Court finds young person suitable for group conferencing

At court, collect and make copies of the following documents for the group conferencing convenor and for the youth justice file:

  • police charge sheets and summaries
  • group conferencing court order
  • ‘Youth justice group conferencing suitability assessment report’
  • ‘DHHS consent for release and exchange of information consent form’.

The person who conducted the assessment is responsible for referring the young person to the appropriate group conferencing organisation funded by the Department of Health & Human Services.

Within two working days of the young person being found suitable for group conferencing:

  • contact the group conferencing organisation/convenor by telephone to notify them of the new referral
  • make arrangements to forward all group conference documentation as outlined, including a copy of pre-sentence report (if applicable)
  • discuss the case and allocate to an appropriate team leader, who will then allocate the young person to a case manager.

A young person is, or is likely to be, subject to a supervised order following the group conference

If a young person is on a current supervised order with youth justice, is remanded or likely to receive an order supervised by youth justice after the group conference (this can be determined from comments made by the magistrate or based on the severity of the offending), youth justice must attend the conference.

See procedure for ‘Role of youth justice during the preparation, facilitation and following a youth justice group conference’.
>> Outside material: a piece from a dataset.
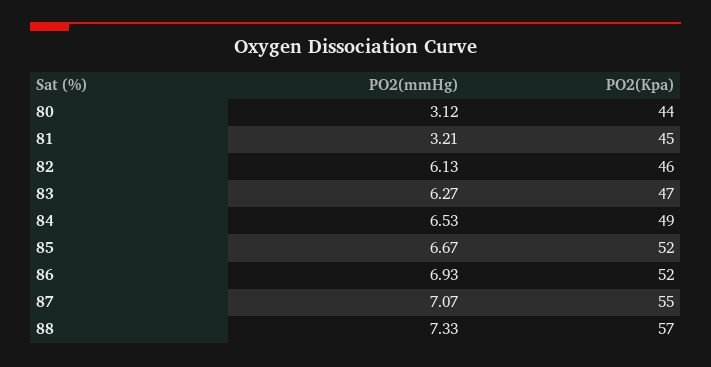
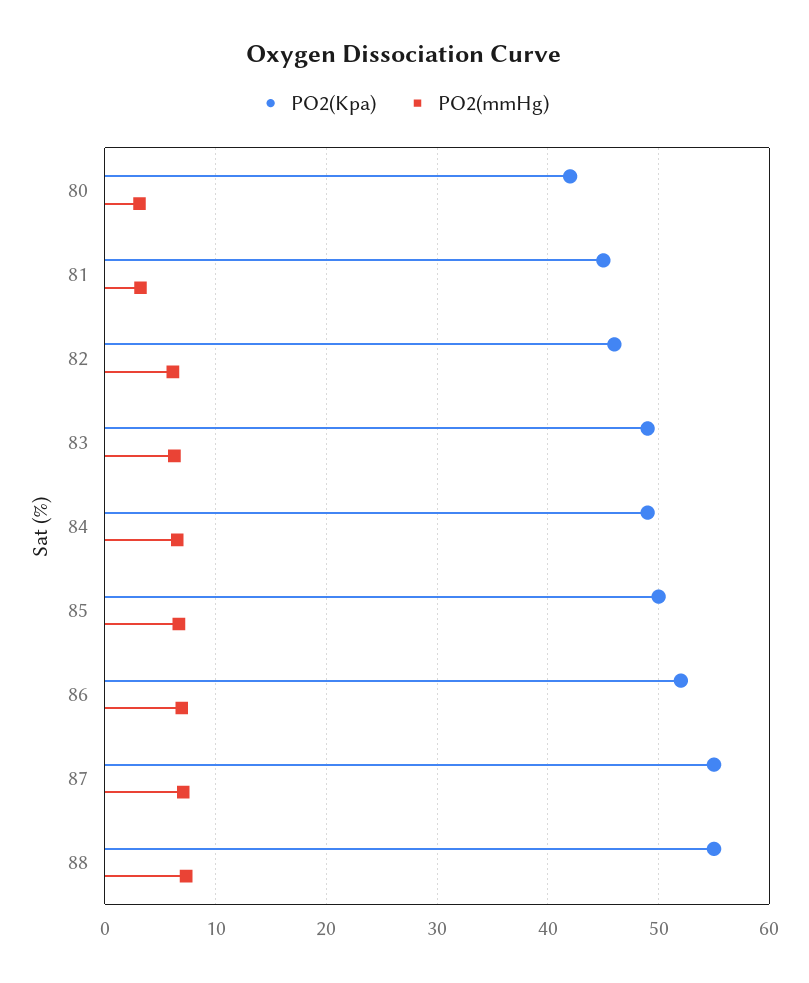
PO2(Kpa), 80: 44 -> 42
PO2(Kpa), 83: 47 -> 49
PO2(Kpa), 85: 52 -> 50
PO2(Kpa), 88: 57 -> 55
Provide the group conferencing organisation with the name of the young person’s youth justice case manager if applicable.

Recording on CRIS

Within two working days of the young person being found suitable for a group conference, create the client on CRIS and keep the file open until the matter returns to court.

This process must occur even if youth justice is not involved with the group conferencing process.
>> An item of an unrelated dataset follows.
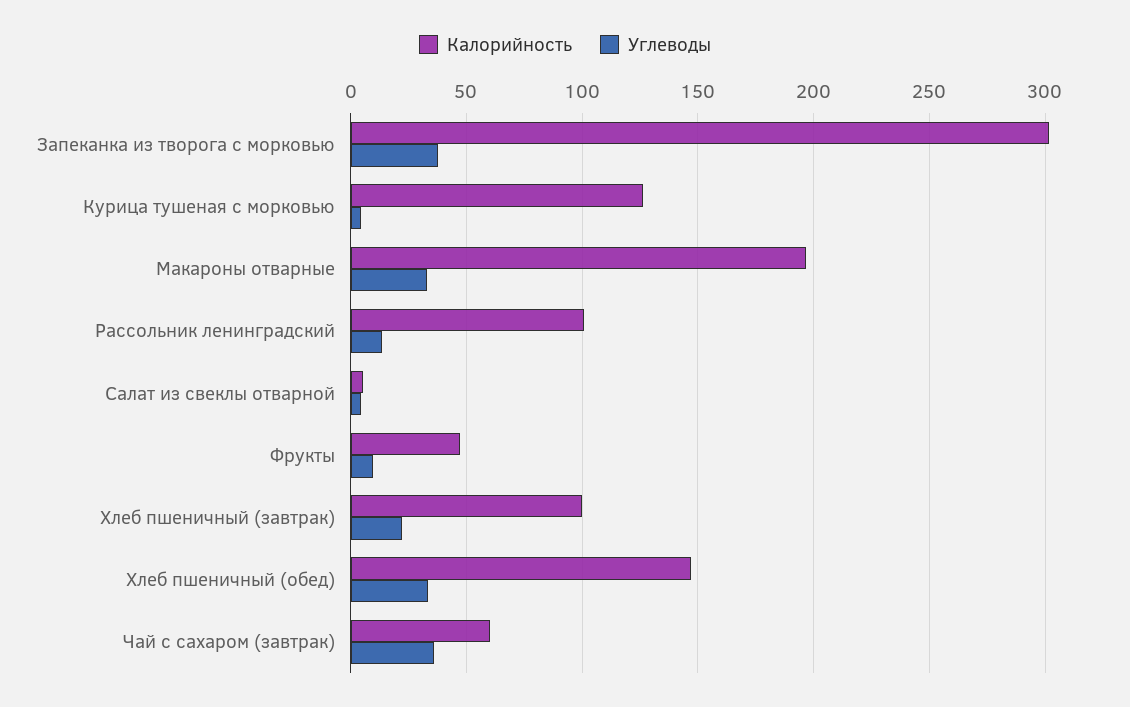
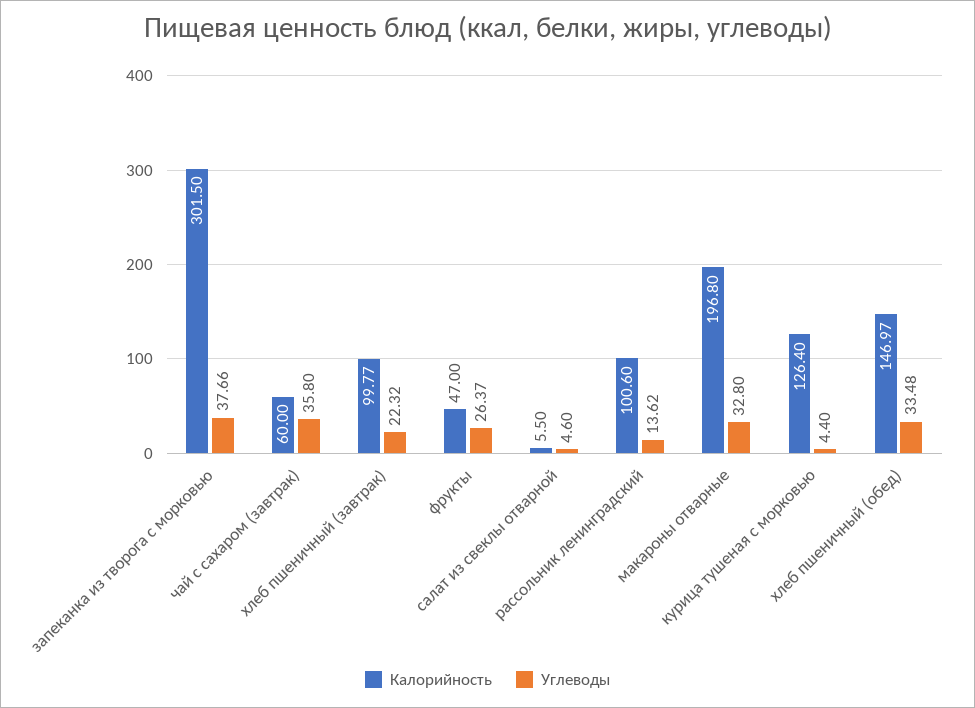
Углеводы, Фрукты: 10 -> 26.37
If the young person already has a CRIS file, within two working days of them being found suitable, attach scanned group conference documents to the young person’s file, note the court return date and case-note any other relevant information.

Role of the convenor

The group conferencing convenor is responsible for:

  • preparing all participants for the group conference
  • facilitating the conference
  • providing a group conferencing report to court
  • supporting the young person to complete their group conference outcome plan if they receive a non-supervisory order when they return to court for sentencing.

A young person fails to attend or is found guilty of an offence during the deferral period

If the young person fails to attend the conference or they are found guilty of an offence in the deferral period, the convenor must prepare a group conference report for the court and notify the youth justice worker who conducted the assessment and facilitated the referral.

The court may relist the case at short notice, and on the adjourned hearing make any order which the court could have made if it had not deferred sentence.

Children Youth and Families Act 2005, s. 362(4), states the court ‘must not impose a sentence more severe than it would have imposed had sentencing not been deferred’.

Return to court for sentencing after a group conference

The convenor will prepare a group conference court report that includes the conference outcome plan.

The group conference convenor will attend court to support the young person and provide any other advice to the court.

In determining an appropriate sentence the court will consider:

  • the young person’s behaviour during the period of deferral
  • the youth justice pre-sentence report (where applicable)
  • the young person’s participation in the group conference
  • information in the group conference report.

Children Youth and Families Act 2005 s.362(3), states the court ‘must impose a sentence less severe than it would have imposed had the child not participated in a group conference’.

Noting sentencing outcome on CRIS

After court:

  • if the young person received a unsupervised order, close the case on CRIS
  • if the young person received an order to be supervised by youth justice, allocate to the relevant youth justice worker.

After the conference

Youth justice has no mandatory involvement with the young person if they receive an unsupervised order.